佐々部君たちは慌てて荷物をまとめると、悔しそうにコートを去っていく。

予想通り、試合はボロ負けだったようですね。

「ゴメンね。勝手な試合は本来ここでは厳禁なんだ。」

入江先輩が優しく諭している…ように見えてあれはだいぶ怒ってる?
背後に黒い空気が見え隠れしていた。

入江先輩は規律に厳しいですからねぇ…

徳川君もいるのが見えた。
相変わらず鋭い目付きでワカメのような髪をした子を睨んでいる。

どうやら中学生の所に行ったのは彼等だけみたいだ。

私はというと、先程からコートの観覧席に隠れている。

私人見知りですから。
あんな大勢の前には行けません。
早く練習が始まりませんかね
このままでは入江先輩に見つかって………

「あれ?そういえば睦月はどこ行ったのかな?」

入江先輩がこっちを見てワザとらしく言ったのが分かった。
出てこいよと言わんばかりにバックに黒いオーラも見える。

「(これ以上にないぐらいピンチですね;;)」

入江先輩の思惑は分かっている。
大勢の人の前で困って慌てふためく私を見たいだけなんだ。
あの人真性のドSだから…

こうなった以上は逃げるしかありません!!
私はこのまま帰ろうと、こそこそと陰に隠れて歩こうとした。

「フン、強情だね。
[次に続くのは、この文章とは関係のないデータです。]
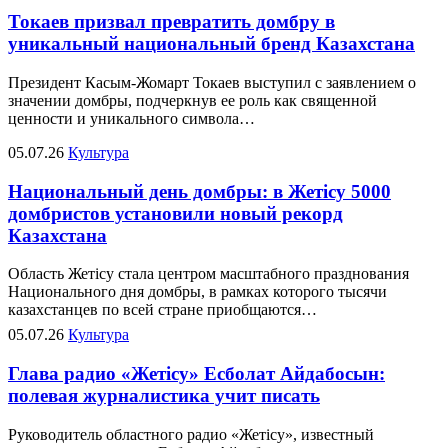
Токаев призвал превратить домбру в
уникальный национальный бренд Казахстана
Президент Касым-Жомарт Токаев выступил с заявлением о
значении домбры, подчеркнув ее роль как священной
ценности и уникального символа…
05.07.26
Культура
Национальный день домбры: в Жетісу 5000
домбристов установили новый рекорд
Казахстана
Область Жетісу стала центром масштабного празднования
Национального дня домбры, в рамках которого тысячи
казахстанцев по всей стране приобщаются…
05.07.26
Культура
Глава радио «Жетісу» Есболат Айдабосын:
полевая журналистика учит писать
Руководитель областного радио «Жетісу», известный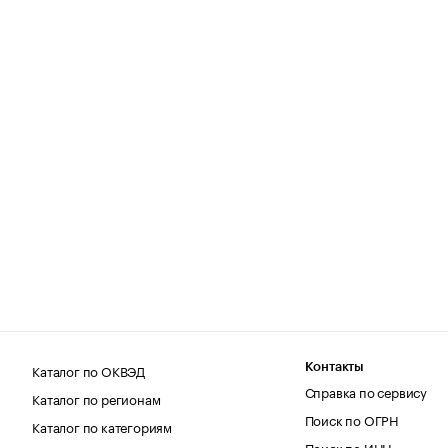
Каталог по ОКВЭД
Контакты
Справка по сервису
Каталог по регионам
Поиск по ОГРН
Каталог по категориям
Поиск по ИНН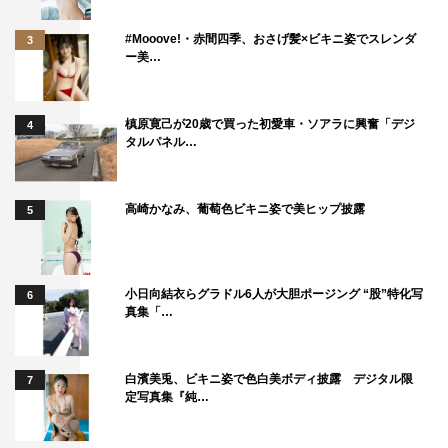
#Mooove!・赤間四季、おさげ髪×ビキニ姿でスレンダ
3
ー美…
槙原寛己が20歳で買った初愛車・ソアラに興奮「デジ
4
タルパネル…
高崎かなみ、葡萄色ビキニ姿で美ヒップ披露
5
小日向結衣らグラドル6人が大胆ポージング “股”特化写
6
真集「…
白濱美兎、ビキニ姿で色白美ボディ披露 デジタル限
7
定写真集『純…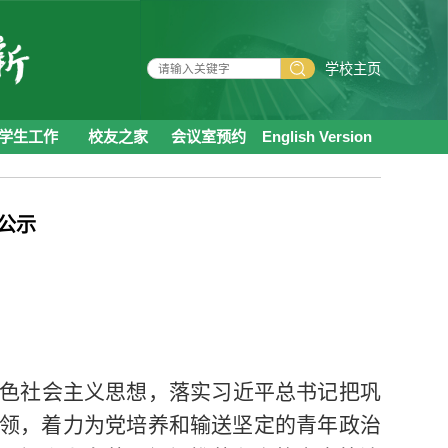
学校主页
学生工作
校友之家
会议室预约
English Version
公示
色社会主义思想，落实习近平总书记把巩
领，着力为党培养和输送坚定的青年政治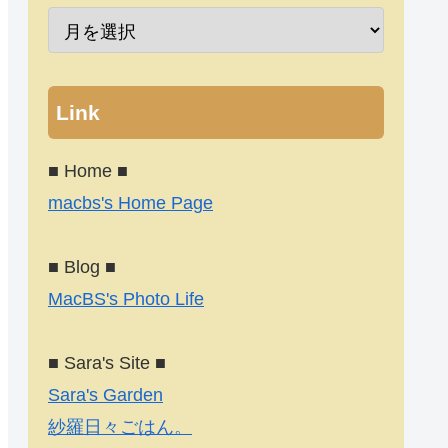
Link
■ Home ■
macbs's Home Page
■ Blog ■
MacBS's Photo Life
■ Sara's Site ■
Sara's Garden
紗羅日々ごはん。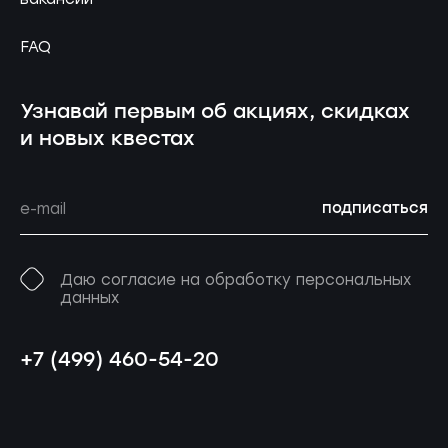
FAQ
Узнавай первым об акциях, скидках
и новых квестах
подписаться
Даю согласие на обработку персональных
данных
+7 (499) 460-54-20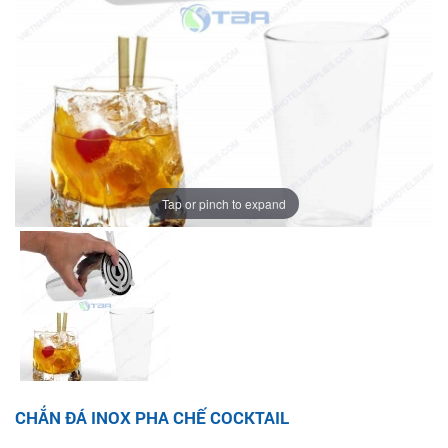
Tap or pinch to expand
CHẮN ĐÁ INOX PHA CHẾ COCKTAIL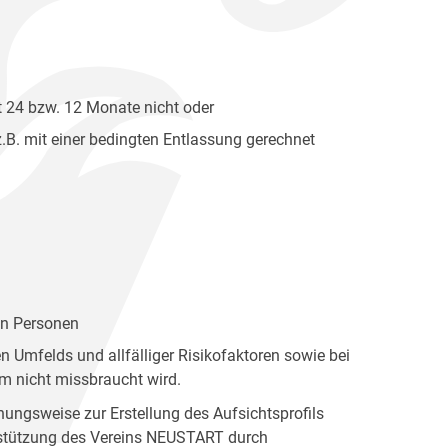
t 24 bzw. 12 Monate nicht oder
z.B. mit einer bedingten Entlassung gerechnet
en Personen
 Umfelds und allfälliger Risikofaktoren sowie bei
m nicht missbraucht wird.
ngsweise zur Erstellung des Aufsichtsprofils
erstützung des Vereins NEUSTART durch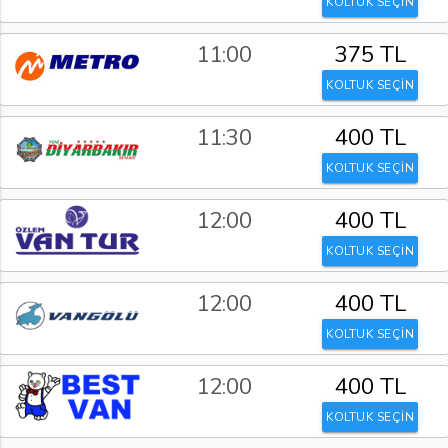
KOLTUK SEÇİN
11:00
375 TL
KOLTUK SEÇİN
11:30
400 TL
KOLTUK SEÇİN
12:00
400 TL
KOLTUK SEÇİN
12:00
400 TL
KOLTUK SEÇİN
12:00
400 TL
KOLTUK SEÇİN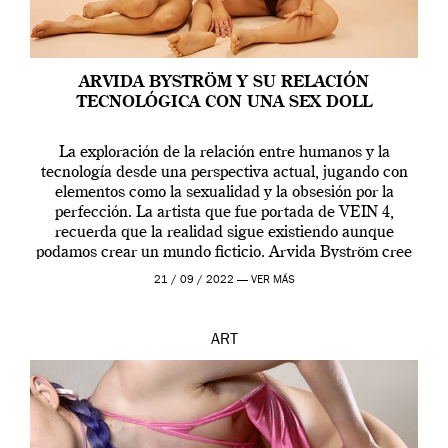
ARVIDA BYSTRÖM Y SU RELACIÓN
TECNOLÓGICA CON UNA SEX DOLL
La exploración de la relación entre humanos y la
tecnología desde una perspectiva actual, jugando con
elementos como la sexualidad y la obsesión por la
perfección. La artista que fue portada de VEIN 4,
recuerda que la realidad sigue existiendo aunque
podamos crear un mundo ficticio. Arvida Byström cree
que los humanos tienen un complejo […]
21 / 09 / 2022 —
VER MÁS
ART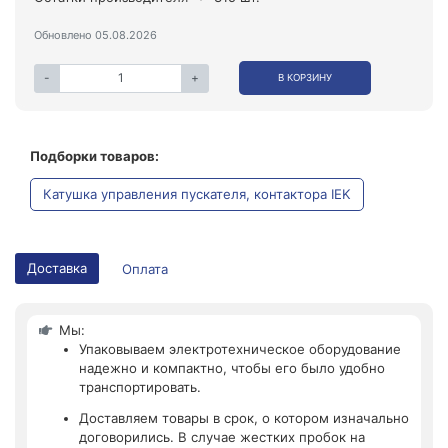
Обновлено 05.08.2026
-
+
В КОРЗИНУ
Подборки товаров:
Катушка управления пускателя, контактора IEK
Доставка
Оплата
Мы:
Упаковываем электротехническое оборудование
надежно и компактно, чтобы его было удобно
транспортировать.
Доставляем товары в срок, о котором изначально
договорились. В случае жестких пробок на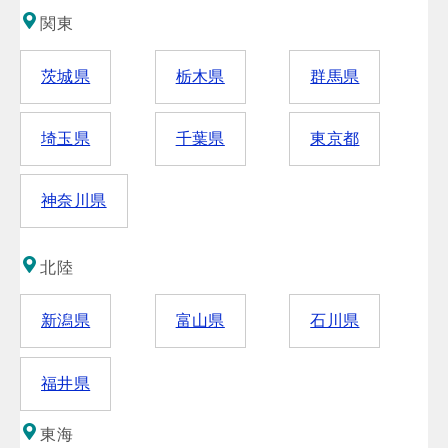
関東
茨城県
栃木県
群馬県
埼玉県
千葉県
東京都
神奈川県
北陸
新潟県
富山県
石川県
福井県
東海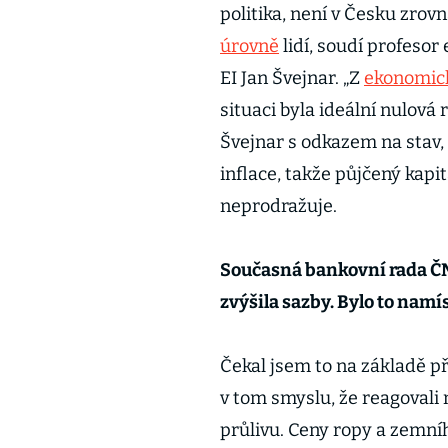
politika, není v Česku zro
úrovně
lidí, soudí profeso
EI Jan Švejnar. „Z
ekonomic
situaci byla ideální nulová
Švejnar s odkazem na stav,
inflace, takže půjčený kapit
neprodražuje.
Současná bankovní rada ČN
zvýšila sazby. Bylo to namí
Čekal jsem to na základě p
v tom smyslu, že reagovali
průlivu. Ceny ropy a zemníh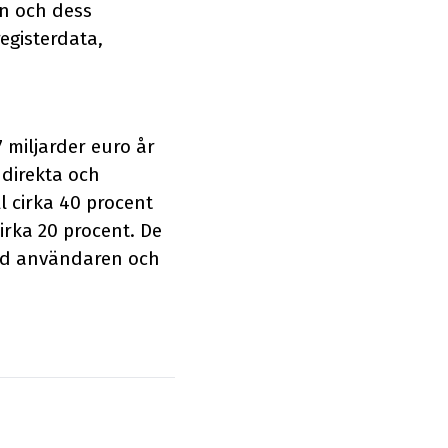
en och dess
gisterdata,
 miljarder euro år
 direkta och
l cirka 40 procent
irka 20 procent. De
and användaren och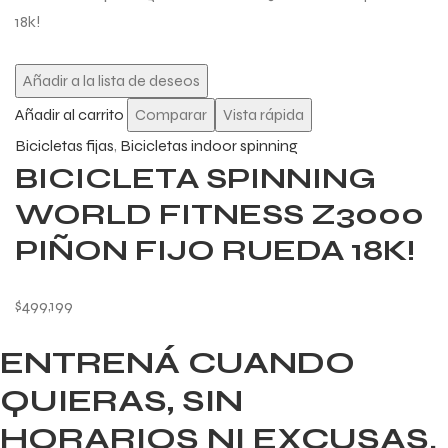
Añadir a la lista de deseos
Añadir al carrito
Comparar
Vista rápida
Bicicletas fijas
,
Bicicletas indoor spinning
BICICLETA SPINNING
WORLD FITNESS Z3000
PIÑON FIJO RUEDA 18K!
$
499,199
ENTRENÁ CUANDO
QUIERAS, SIN
HORARIOS NI EXCUSAS.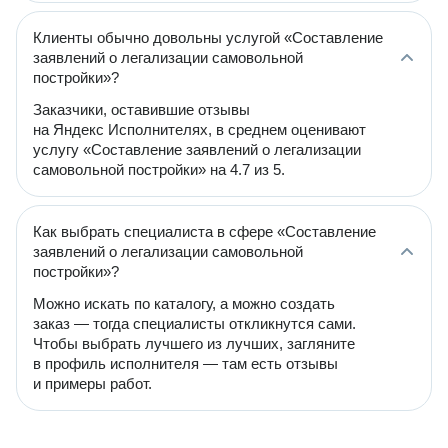
Клиенты обычно довольны услугой «Составление
заявлений о легализации самовольной
постройки»?
Заказчики, оставившие отзывы
на Яндекс Исполнителях, в среднем оценивают
услугу «Составление заявлений о легализации
самовольной постройки» на 4.7 из 5.
Как выбрать специалиста в сфере «Составление
заявлений о легализации самовольной
постройки»?
Можно искать по каталогу, а можно создать
заказ — тогда специалисты откликнутся сами.
Чтобы выбрать лучшего из лучших, загляните
в профиль исполнителя — там есть отзывы
и примеры работ.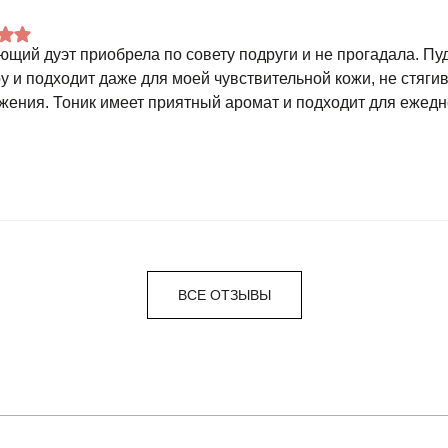
щий дуэт приобрела по совету подруги и не прогадала. Пу
ру и подходит даже для моей чувствительной кожи, не стяги
жения. Тоник имеет приятный аромат и подходит для ежед
ВСЕ ОТЗЫВЫ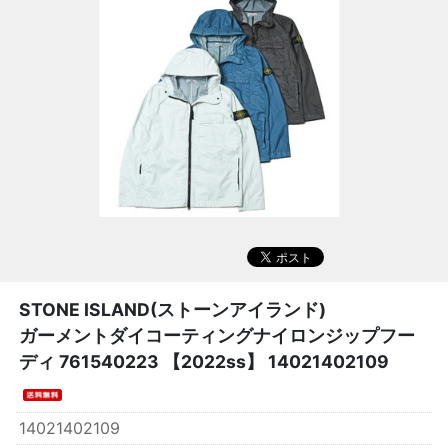
STONE ISLAND(ストーンアイランド)
ガーメントダイコーティングナイロンジップフー
ディ 761540223 【2022ss】 14021402109
14021402109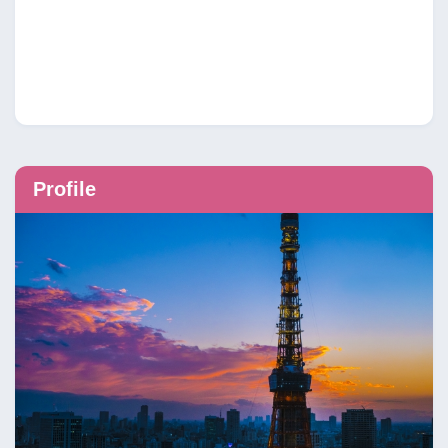
Profile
鬼、ちょっと呼んでみてよ。」

「分かった…世羅!どこだ!早く来ないか!!」

「はい!鬼先輩!!ここにいます!!!…ハッ!!」

……やってしまいました。
思わず挙手をして立ち上がってしまった・
入江先輩がそれはもう黒い笑顔で笑っているのが分かります。
出たからには仕方がないので大人しく行くことにした。

「鬼先輩使うなんてズルイですよ、入江先輩…。」

「フフフ、早く出てこないのがいけないんだよ。」

鬼先輩は私の師匠ですから逆らいたくないんです。
それよりもこんなに目立つ状態で出てしまって、頭がクラクラしてきました。